His fingers delved into places any good woman would reserve for her husband. I was glad for the darkness that hid my eyes, hid the shame that warred with the desire I had no way to hide. Then Mark was above me and the memory stole my breath, made me whimper in need, took away all reason. He slipped the wedding band from my finger -- the slickness of the rain made it easy, just as easy as my own passion made it for him to slide as deep into my body as he had ever been, as deep as he could go.
I opened my eyes to the falling rain falling. I watched the drops fall from impossible heights and grow larger until they seemed to loom like the roundness of conscience, obliterating all else, then the breaking of those drops on my face, so much like tears. Mark moved within me and his eyes watched mine. His body was the same, the roughness of his thighs and the smoothness of his throat under my lips, the power in his arms and the gentle slide of us, together, fitting so perfectly that nothing else ever seemed as right, nothing at all...
"Mark," I cried, finally letting go for the first time in almost as long as I could remember, saying the name that came to mind, for I knew with absolute certainty which one it would be.
He didn't ask if it was safe. He didn't ask and I didn't care. So when he groaned and pressed deep and I felt the flooding of him within me, the only thought in my mind was that it was okay, whatever happened was fine and I couldn't imagine stopping him for anything in the world, even for that. The raindrops mated and mingled on our bodies and slid down to the ground. The soaking benediction of it echoed the river of freedom that poured from me, that found voice from lips that trembled on his skin.

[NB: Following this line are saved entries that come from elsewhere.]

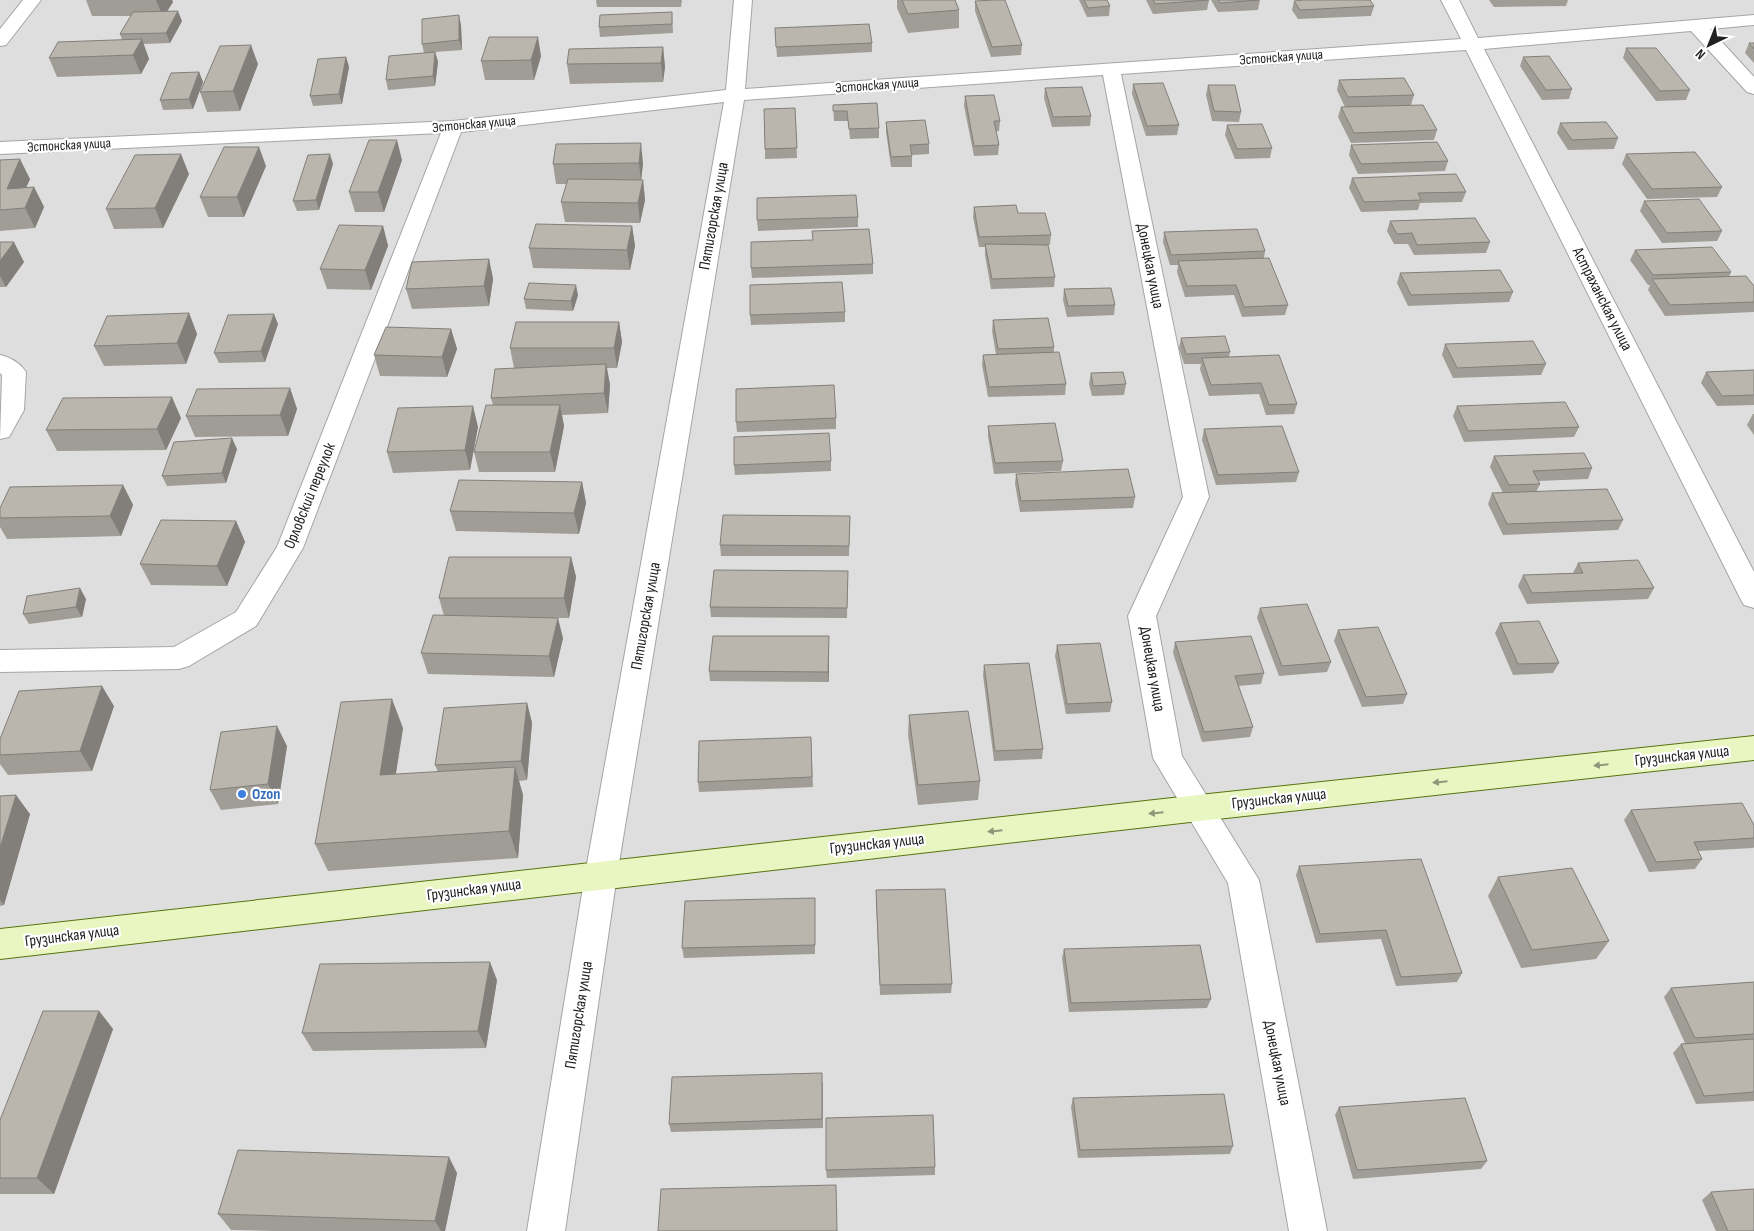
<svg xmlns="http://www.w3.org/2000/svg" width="1754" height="1231" font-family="'Sofia Sans Condensed',sans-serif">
<rect width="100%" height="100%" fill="#f1f0e9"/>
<path fill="#dfdede" d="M0 0H1754V1231H0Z"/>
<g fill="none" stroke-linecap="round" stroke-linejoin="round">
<g stroke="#a5a5a5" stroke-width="2">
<path id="minor" d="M23 0H41L6 45 0 46V29Z
M734 0H752L745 89 1461 39 1441 0H1459L1478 38 1754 15V25L1710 29 1754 77V94L1747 92 1691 31 1484 49 1754 572V608L1744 605 1740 598 1466 50 1121 74 1209 497 1156 616 1182 756 1259 880 1327 1231H1289L1228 883 1153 758 1128 616 1183 497 1103 75 744 100 617 875 565 1231H527L585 875 724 102 461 132 303 548 256 626 189 666 179 669 0 672V650L174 647 236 612 277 547 441 133 0 154V142L453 121 726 90Z
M0 355C10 357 20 363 26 372L24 410 9 437 0 439 2 375 0 373Z"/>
</g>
<g stroke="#56740d" stroke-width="2">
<path id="secondary" d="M1754 736V760L1199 821 0 959V929L1199 795Z"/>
</g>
<use href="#minor" fill="#fff" fill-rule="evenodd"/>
<use href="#secondary" fill="#eaf6c1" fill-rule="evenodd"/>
</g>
<path fill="#a09d96" d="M86 0H172L173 2 167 12 182 21 170 43 143 44 149 59 141 74 57 77 49 58 122 40 120 34 131 16H92Z
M596 0H682L681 7H597Z
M897 0H955L959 10V28L908 33 897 8Z
M1079 0H1107L1110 6 1109 16 1087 17Z
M1146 0H1209L1207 10 1153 14Z
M1211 0H1260L1258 10 1218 12Z
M1489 0H1568L1566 6 1494 7Z
M975 1 1022 45 1021 55 991 57 975 11Z
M1294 1 1374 6 1371 16 1298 19 1292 10Z
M672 12 673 33 600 37 599 27Z
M461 25 462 50 435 52 438 62 435 86 388 90 386 80 424 53 422 44Z
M775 28 872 43V52L777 57Z
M1749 43H1754V63L1745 53Z
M663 47 665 67 663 82 570 84 567 64Z
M1626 48 1690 90 1686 100 1656 101 1623 58Z
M541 56 534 80H485L481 61Z
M346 57 349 67 342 104 313 106 310 96Z
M1523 57 1572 89 1569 99 1542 100 1520 66Z
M258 64 240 111 207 112 200 92Z
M199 72 203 82 193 109 163 110 160 100Z
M1339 80 1414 95 1411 105 1437 130 1434 140 1351 143 1338 117 1341 107H1345L1337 90Z
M1133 84 1179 125 1177 135 1146 136 1132 94Z
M1208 85 1241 112 1239 122 1212 121 1206 95Z
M1045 88 1091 116 1090 126 1052 127 1044 98Z
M965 96 1000 121 999 131H996L999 145 998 155 974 156 964 106Z
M877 103 879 128V138L850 139 848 121H834L833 105Z
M795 108 797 158 765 159V149Z
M886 122 929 144V154L912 155V167H891L886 132Z
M1560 123 1618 138 1614 149 1568 150 1557 133Z
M1227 125 1272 148 1270 158 1235 159 1225 135Z
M1351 145 1448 161 1445 171 1358 174 1349 155Z
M1626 154 1722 187 1717 197 1647 199 1622 164Z
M0 160 30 179 26 188 34 187 44 207 35 228 0 231Z
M402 160 384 212H355L349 192Z
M643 163 641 180H643L645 200 640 223 565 222 561 202 566 184H556L553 164Z
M333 164 319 210 297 211 293 201Z
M266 166 244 217H208L200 197Z
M189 174 163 228 114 229 106 209Z
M1352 178 1466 192 1462 202 1420 203 1418 210 1361 212 1349 188Z
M1644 201 1722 231 1717 241 1662 243 1640 211Z
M974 207 1018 213 1051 235 1050 245H1046L1055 277 1054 287 991 289 985 255V247H979L973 217Z
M858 217V227L758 231 757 220Z
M1390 221 1490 242 1486 253 1414 255 1408 244H1394L1387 231Z
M383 226 388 246 371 290 327 289 320 269Z
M632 226 635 246 630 270 533 268 529 248Z
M1164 232 1265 251 1264 258 1288 305 1285 315 1242 317 1234 295 1185 297 1177 272 1178 265H1170L1163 242Z
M813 240 873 264V274L752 278 751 268Z
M0 242 24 262 6 287H0Z
M1635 250 1731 272 1729 277 1754 286V312L1665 316 1648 290 1650 285H1648L1630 260Z
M489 259 493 279 489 306 412 309 406 289Z
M1400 273 1513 292 1509 302 1408 306 1397 283Z
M1064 289 1115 305 1114 315 1067 317 1063 300Z
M578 295 573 311 526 309 524 299Z
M845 312V322L751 325 750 315Z
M189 313 197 334 186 364 104 366 94 346Z
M993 320 1054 347V352L1066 384 1065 395 988 397 982 365 983 355 996 354 992 331Z
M619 322 622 342 617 368H607L610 385 608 413 562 415 564 426 555 472H479L474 452 493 405 491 398 514 368 510 348Z
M278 324 265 362 219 363 214 353Z
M451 329 457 349 447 377 380 376 374 355Z
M1181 338 1230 352 1229 357 1297 404 1294 414 1266 415 1259 394 1209 396 1200 369 1201 364H1184L1179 348Z
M1445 344 1546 364 1541 375 1453 378 1442 355Z
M1754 370V405L1717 406 1701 383 1706 372Z
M1091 373 1126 384 1124 395 1092 396 1089 384Z
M290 388 297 409 288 436 195 437 186 416Z
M1457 406 1579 427 1574 437 1464 442 1453 416Z
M1753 414H1754V435L1747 425Z
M181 418 166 450 57 451 46 430Z
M836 418V429L737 432 736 422Z
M988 426 1063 461 1061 471 994 474 988 436Z
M478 427 470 470 393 473 387 452Z
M1204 429 1299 472 1296 482 1216 485 1202 440Z
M237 449 226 483 167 486 162 476Z
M1494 456 1592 468 1588 479 1538 481 1540 484 1536 492 1623 520 1618 530 1503 535 1488 504 1492 493H1503L1490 467Z
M831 461V471L735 475 734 465Z
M1016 474 1135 497 1133 508 1020 512 1015 484Z
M582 482 586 503 579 534 456 531 450 511Z
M123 485 133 505 121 536 7 539 0 527V508Z
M850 516 849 556H721L720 545Z
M236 521 245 542 227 586 151 585 140 564Z
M571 557 576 577 569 618H552L563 638 554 677 428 674 421 653 444 616 439 598Z
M1578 563 1654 588 1648 599 1527 604 1518 586 1523 575 1573 573Z
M848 581 847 618 711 617 710 607Z
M86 599 82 617 29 624 23 614Z
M1260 608 1331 662 1327 672 1279 676 1257 618Z
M1500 623 1559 663 1553 673 1513 675 1495 633Z
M1338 630 1407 694 1403 704 1362 707 1334 641Z
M829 636V682L710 681 709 671Z
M1175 642 1264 673 1261 684 1238 686 1253 727 1250 737 1202 742 1173 653Z
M1057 645 1112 702 1110 712 1066 714 1055 656Z
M984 665 1043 749 1042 759 994 761 983 675Z
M527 703 532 723 527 780 519 781 523 795 518 858 328 871 315 844 403 728 396 774 438 772 435 765Z
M114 706 92 771 8 775 0 764V739Z
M909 715 980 781 978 800 918 805 908 735Z
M811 737 813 787 699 792 698 782Z
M287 746 278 804 221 810 210 790Z
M0 796 30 814 4 905 0 906Z
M1631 810 1754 825V847L1753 848 1698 851 1702 859 1695 869 1649 872 1624 820Z
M1299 866 1462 973 1457 982 1396 986 1381 939 1316 943 1296 875Z
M1498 877 1609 941 1596 959 1521 968 1488 896Z
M876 900 952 984 951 993 880 995Z
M815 908V954L684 958 682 948Z
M1064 949 1211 999 1207 1008 1069 1012 1062 958Z
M497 980 486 1048 313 1051 302 1033Z
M1754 982V1101L1696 1104 1673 1053 1681 1044 1685 1043 1664 997 1671 988Z
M99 1011 113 1029 54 1194H0V1120Z
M823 1082V1128L671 1132 669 1124Z
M1073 1098 1233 1146 1230 1154 1078 1158 1071 1107Z
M1339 1107 1487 1161 1481 1169 1353 1179 1335 1115Z
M935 1167V1175L827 1178 826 1170Z
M457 1173 445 1231H275L231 1230 218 1214Z
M1711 1192 1754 1231H1716L1702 1200Z"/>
<path fill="#827f7a" d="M156 0H172L173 2 163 17Z
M178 11 182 21 170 43 166 33Z
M459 15 461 25 462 50 459 40Z
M538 37 541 56 534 80 531 60Z
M142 39 149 59 141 74 133 55Z
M251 45 258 64 240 111 233 91Z
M663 47 665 67 663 82 661 63Z
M435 52 438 62 435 86 433 76Z
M346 57 349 67 342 104 339 94Z
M199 72 203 82 193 109 189 99Z
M397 140 402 160 384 212 378 192Z
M641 143 643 163 641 182 639 163Z
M259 147 266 166 244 217 237 197Z
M181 154 189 174 163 228 155 208Z
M330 154 333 164 319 210 316 200Z
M20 159 30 179 16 209 7 189Z
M643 180 645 200 640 223 638 203Z
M34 187 44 207 35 228 25 208Z
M383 226 388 246 371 290 365 270Z
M632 226 635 246 630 270 627 250Z
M14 242 24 262 6 287 0 276V261Z
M489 259 493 279 489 306 484 286Z
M576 285 578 295 573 311 571 301Z
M189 313 197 334 186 364 177 343Z
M274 314 278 324 265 362 261 351Z
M619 322 622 342 617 368 614 348Z
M451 329 457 349 447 377 442 357Z
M606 364 610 385 608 413 604 393Z
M290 388 297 409 288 436 280 415Z
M172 397 181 418 166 450 157 429Z
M560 405 564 426 555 472 550 452Z
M473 406 478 427 470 470 465 450Z
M232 438 237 449 226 483 222 473Z
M582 482 586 503 579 534 574 513Z
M123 485 133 505 121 536 110 516Z
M236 521 245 542 227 586 217 566Z
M571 557 576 577 569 618 564 598Z
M80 588 86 599 82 617 76 607Z
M558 618 563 638 554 677 549 656Z
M829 636V682L828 672Z
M102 686 114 706 92 771 80 751Z
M392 699 403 728 391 803 380 775Z
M527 703 532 723 527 780 521 761Z
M277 726 287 746 278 804 268 784Z
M515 767 523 795 518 858 509 831Z
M16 795 30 814 4 905 0 900V848Z
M490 962 497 980 486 1048 478 1031Z
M99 1011 113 1029 54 1194 37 1178Z
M449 1157 457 1173 445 1231H441L435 1221Z"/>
<path fill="#bab6ae" stroke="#827f7a" d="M902 0H955L959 10 908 14Z
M994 0H1005L1022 45 992 47 975 1Z
M1084 0H1107L1110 6 1088 8Z
M1153 0H1209L1155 4Z
M1218 0H1259L1220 3Z
M1304 0H1370L1374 6 1300 10 1294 1Z
M178 11 166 33 120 34 133 12Z
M672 12V24L599 27 600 15Z
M459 15V40L422 44V19Z
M869 24 872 43 776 47 775 28Z
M489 37H538L531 60 481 61Z
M142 39 133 55 49 58 58 42Z
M1749 43H1754V49Z
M251 45 233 91 200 92 220 46Z
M663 47 661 63 567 64 569 49Z
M1626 48H1656L1690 90 1660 91Z
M435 52 433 76 386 80 389 56Z
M1549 56 1572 89 1546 90 1523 57Z
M346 57 339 94 310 96 318 59Z
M199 72 189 99 160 100 171 73Z
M1404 78 1414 95 1348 97 1339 80Z
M1163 83 1179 125 1147 126 1133 84Z
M1208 85H1235L1241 112 1214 111Z
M1082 87 1091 116 1053 117 1045 88Z
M994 95 1000 121H994L999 145 974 146 965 96Z
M877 103 879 128 849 129 847 111H833V105Z
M1423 105 1437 130 1354 133 1341 107Z
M795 108 797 148 765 149 764 109Z
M925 120 929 144 910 145 912 156 891 157 886 122Z
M1606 122 1618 138 1572 140 1560 123Z
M1262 124 1272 148 1237 149 1227 125Z
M369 140H397L378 192H349Z
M1437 142 1448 161 1361 164 1351 145Z
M641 143 639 163 553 164 556 144Z
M224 147H259L237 197H200Z
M1695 152 1722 187 1652 189 1626 154Z
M181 154 155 208 106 209 135 155Z
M330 154 316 200 293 201 308 155Z
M20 159 7 189 34 187 25 208 0 210V160Z
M1456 174 1466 192 1418 193 1421 200 1364 202 1352 178Z
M568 179 643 180 638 203 561 202Z
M856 195 858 217 757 220V198Z
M1699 199 1722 231 1667 233 1644 201Z
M1016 205 1018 213H1045L1051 235 979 237 974 207Z
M1475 218 1490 242 1417 245 1412 233 1397 234 1390 221Z
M536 224 632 226 627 250 529 248Z
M339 225 383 226 365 270 320 269Z
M869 229 873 264 751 268V242L813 240 812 231Z
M1257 229 1265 251 1171 255 1164 232Z
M0 242H14L0 261Z
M985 244 1048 245 1055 277 992 279Z
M1712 247 1731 272 1653 275 1635 250Z
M1269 258 1288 305 1244 307 1236 285 1187 286 1178 261Z
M489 259 484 286 406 289 412 262Z
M1500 270 1513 292 1411 295 1400 273Z
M1746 276 1754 286V302L1670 305 1652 279Z
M842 282 845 312 750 315V285Z
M529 283 576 285 571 301 524 299Z
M1111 288 1115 305 1068 306 1064 289Z
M189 313 177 343 94 346 107 316Z
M274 314 261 351 214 353 228 315Z
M1048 318 1054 347 998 349 993 320Z
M516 322H619L614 348H510Z
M386 327 451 329 442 357 374 355Z
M1225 336 1230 352 1186 354 1181 338Z
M1533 341 1546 364 1457 368 1445 344Z
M1059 352 1066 384 989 387 983 355Z
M1279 355 1297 404 1269 405 1261 383 1211 385 1202 358Z
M606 364 604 393 491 398 495 369Z
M1754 370V395L1722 396 1706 372Z
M1123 372 1126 384 1093 386 1091 373Z
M834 385 836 418 736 422V389Z
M290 388 280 415 186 416 197 389Z
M172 397 157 429 46 430 63 398Z
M1565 402 1579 427 1468 431 1457 406Z
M486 405H560L550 452H474Z
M473 406 465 450 387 452 398 408Z
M1055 423 1063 461 995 463 988 426Z
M1282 426 1299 472 1218 475 1204 429Z
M829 433 831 461 734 465V437Z
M232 438 222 473 162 476 174 442Z
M1584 453 1592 468 1533 471 1540 484 1509 485 1494 456Z
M1128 469 1135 497 1021 501 1016 474Z
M459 480 582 482 574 513 450 511Z
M123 485 110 516 0 518V508L10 487Z
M1607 489 1623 520 1507 524 1492 493Z
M723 515 850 516 849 546 720 545Z
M161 520 236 521 217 566 140 564Z
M449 557H571L564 598H439Z
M1638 560 1654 588 1532 593 1523 575 1583 573 1578 563Z
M714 570 848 571 847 608 710 607Z
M80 588 76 607 23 614 27 596Z
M1307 604 1331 662 1282 666 1260 608Z
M433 615 558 618 549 656 421 653Z
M1539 621 1559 663 1518 664 1500 623Z
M1378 627 1407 694 1366 697 1338 630Z
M713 636H829L828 672 709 671Z
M1251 636 1264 673 1235 676 1253 727 1204 732 1175 642Z
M1100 643 1112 702 1067 704 1057 645Z
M1029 663 1043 749 995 751 984 665Z
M102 686 80 751 0 755V739L19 691Z
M392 699 380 775 515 767 509 831 315 844 341 702Z
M527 703 521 761 435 765 444 708Z
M968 711 980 781 918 785 909 715Z
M277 726 268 784 210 790 221 732Z
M811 737 812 777 698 782 699 741Z
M16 795 0 848V796Z
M1742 803 1754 825V838L1694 842 1702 859 1656 862 1631 810Z
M1421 859 1462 973 1401 977 1386 930 1320 934 1299 866Z
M1572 868 1609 941 1532 950 1498 877Z
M945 889 952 984 880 985 876 890Z
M815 898V945L682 948 685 901Z
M1200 945 1211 999 1071 1003 1064 949Z
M490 962 478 1031 302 1033 320 964Z
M1754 982V1034L1695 1038 1671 988Z
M43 1011H99L37 1178H0V1120Z
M1754 1039V1092L1704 1096 1681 1044Z
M822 1073V1119L669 1124 672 1077Z
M1224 1094 1233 1146 1080 1150 1073 1098Z
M1465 1098 1487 1161 1357 1170 1339 1107Z
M933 1115 935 1167 826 1170V1118Z
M238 1150 449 1157 435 1221 218 1214Z
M836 1185 837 1231H658L661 1189Z
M1754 1189V1231H1728L1711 1192Z"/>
<defs><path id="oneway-solid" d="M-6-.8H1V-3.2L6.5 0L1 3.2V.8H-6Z" transform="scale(1.25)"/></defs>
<g fill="#909679">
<use href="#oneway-solid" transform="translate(1601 765) rotate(174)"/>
<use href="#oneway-solid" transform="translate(1440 782) rotate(174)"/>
<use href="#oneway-solid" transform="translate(1156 813) rotate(174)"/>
<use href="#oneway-solid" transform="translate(995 831) rotate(174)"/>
</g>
<circle fill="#3f7fe0" stroke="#fff" stroke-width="2" cx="242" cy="794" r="5"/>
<g text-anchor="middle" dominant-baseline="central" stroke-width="4.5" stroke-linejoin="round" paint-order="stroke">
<g font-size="14" fill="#212121" stroke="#fff">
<text transform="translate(1281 57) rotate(-4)">Эстонская улица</text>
<text transform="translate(877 85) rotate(-4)">Эстонская улица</text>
<text transform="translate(474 124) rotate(-5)">Эстонская улица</text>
<text transform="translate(69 145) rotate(-3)">Эстонская улица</text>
</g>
<g font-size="16" fill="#212121" stroke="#fff">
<text transform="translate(714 216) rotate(-80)">Пятигорская улица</text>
<text transform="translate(1150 266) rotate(79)">Донецкая улица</text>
<text transform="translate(1602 299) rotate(63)">Астраханская улица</text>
<text transform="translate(310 496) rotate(-68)">Орловский переулок</text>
<text transform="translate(646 616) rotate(-80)">Пятигорская улица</text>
<text transform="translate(1152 669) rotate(80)">Донецкая улица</text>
<text transform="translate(1682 756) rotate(-6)">Грузинская улица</text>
<text transform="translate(1279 799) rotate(-6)">Грузинская улица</text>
<text transform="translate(877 844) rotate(-6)">Грузинская улица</text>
<text transform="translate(474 890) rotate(-7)">Грузинская улица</text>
<text transform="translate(72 936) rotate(-7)">Грузинская улица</text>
<text transform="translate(579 1015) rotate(-81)">Пятигорская улица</text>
<text transform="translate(1277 1063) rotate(79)">Донецкая улица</text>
</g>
<g font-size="16" font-weight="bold" fill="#366cbe" stroke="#fff" text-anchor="start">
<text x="252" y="794">Ozon</text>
</g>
</g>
<g transform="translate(1709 45) rotate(223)" stroke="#ffffff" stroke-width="4" paint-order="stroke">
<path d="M0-4L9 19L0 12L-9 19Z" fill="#212121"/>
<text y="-8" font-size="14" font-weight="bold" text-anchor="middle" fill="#212121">N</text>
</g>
</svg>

"I have waited so long..."
"I have, too..."
"It was always you, always...why did you have to leave me..."
"It was a mistake. A mistake and I will change it, if only I have a chance..."
The whispers of two lovers were drowned out by the roar of the thunder and the flash of the lightning. The rain saturated the quilts on the line and poured from their tattered corners. The gutters flooded and added their pounding noise to the deluge. The water made its way through the open windows and left first spots, then puddles on the hardwood floors. The late season flowers in the windowsill drank their fill of the midnight tempest.
Inside the house, the grandfather clock chimed a lonesome note and the phone rang, a call coming in from two states away. A call from a man who sat on the edge of his lonely hotel bed and knew without really knowing, felt the questions form in his mind, felt the dismissal of them just as quickly. She was sleeping. She was in the shower. She was out late at night with her best friend, drinking a little too much and laughing at everyone else in the bar. She wasn't out in the backyard in the rain with the man he had always feared but never mentioned aloud, as if the absence of his name would make the ghost disappear.
No. She wasn't doing that. She was his wife and she wasn't doing that.
When Mark said we should go in, we should make love on the bed, I knew I would. I felt his wetness slipping out of me and mingling with the rain and I knew I wouldn't only make love with him on the bed but in the old nursery too. And on the couch where Andrew watched television rather than watching me, and maybe even on the kitchen table so I would have something to hold onto when Andrew came home and I sat there across from him and told him in my calmest voice that I wanted a divorce.
The rain ruined the floors and the phone stopped ringing. I felt the giving up with every long second of silence. I held onto Mark and for the first time I wished it were Andrew. For the first time I knew the bittersweet pain of getting, finally getting what I believed I deserved.
I was grateful for the rain that gave me refuge, hiding the tears that only I would ever know I had cried.